Five other countries rack up less than half the available points, signifying high risk. Ireland (on 3.7 points), Hungary and Spain (4.3 each) and Slovenia (4.7) are joined by Portugal (with 4.9), where the BES fiasco might be just a one-off caused by fraudulent internal practices, but has nevertheless forced a heavy price on an already-burdened sovereign, raising questions about regulatory oversight.

Many European sovereigns lying outside the EU have seen a similar pattern, with the notable exception of rock-solid Norway. Among them are Iceland still trying to resolve the debts that accrued to its failed lenders, Turkey, EU-hopeful Albania and the former Yugoslav republics.

 

Lessons learned from BES

Rising yields and equity volatility, coinciding with the BES shock, illustrate shortcomings of the banking union’s aims to spread the risks, leaving Lisbon to shoulder the bill in spite of a weakened economy and fiscal stress.

The crisis also undermines the credibility of the bank stress-tests that are due to be performed again this October and have previously given a clean bill of health to some lenders later found to be struggling – BES among them.

Constantin Gurdgiev, adjunct professor at Trinity College Dublin, agrees the BES episode shows the ECB’s monitoring mechanism for stress-spotting in the euro-area banking sector “is not working”.

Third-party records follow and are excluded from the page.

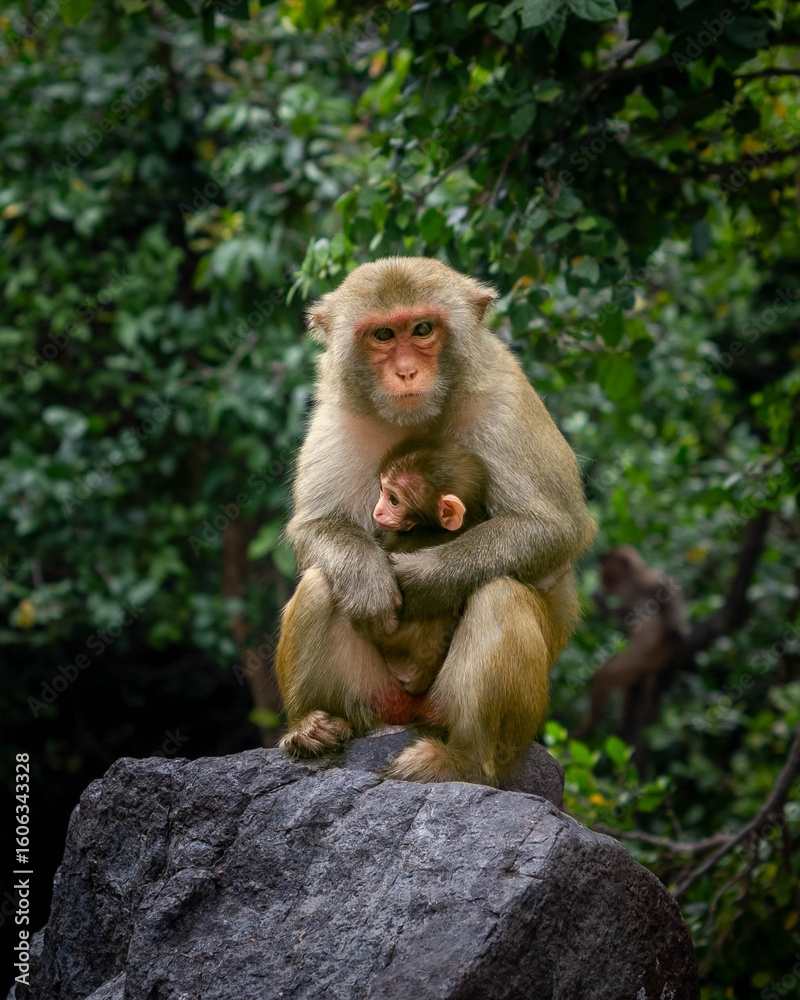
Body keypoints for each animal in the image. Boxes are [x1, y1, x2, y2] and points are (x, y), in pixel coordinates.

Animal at [275, 256, 598, 786]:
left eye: (423, 329)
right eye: (384, 334)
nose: (407, 371)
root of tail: (412, 712)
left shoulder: (507, 401)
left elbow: (555, 527)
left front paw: (422, 579)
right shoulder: (336, 417)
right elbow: (316, 526)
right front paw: (368, 579)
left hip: (467, 714)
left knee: (501, 593)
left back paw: (465, 762)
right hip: (375, 700)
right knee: (321, 583)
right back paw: (313, 727)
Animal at [575, 545, 686, 739]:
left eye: (605, 571)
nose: (603, 583)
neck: (632, 584)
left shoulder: (649, 581)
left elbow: (669, 588)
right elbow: (627, 617)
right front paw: (600, 602)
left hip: (640, 660)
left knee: (604, 675)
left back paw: (591, 724)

With the bank’s problems first becoming evident in mid-2013, the fact it took more than a year to structure a resolution mechanism for the crisis is “showing that the so-called new banking coordination measures at the European level are still a myth”, he says.

That would suggest more BES-style mini-crises across the euro-area banking sector could pop up in the months and years to come – a message that seems clear from ECR’s data showing bank-stability risk hadn’t gone away.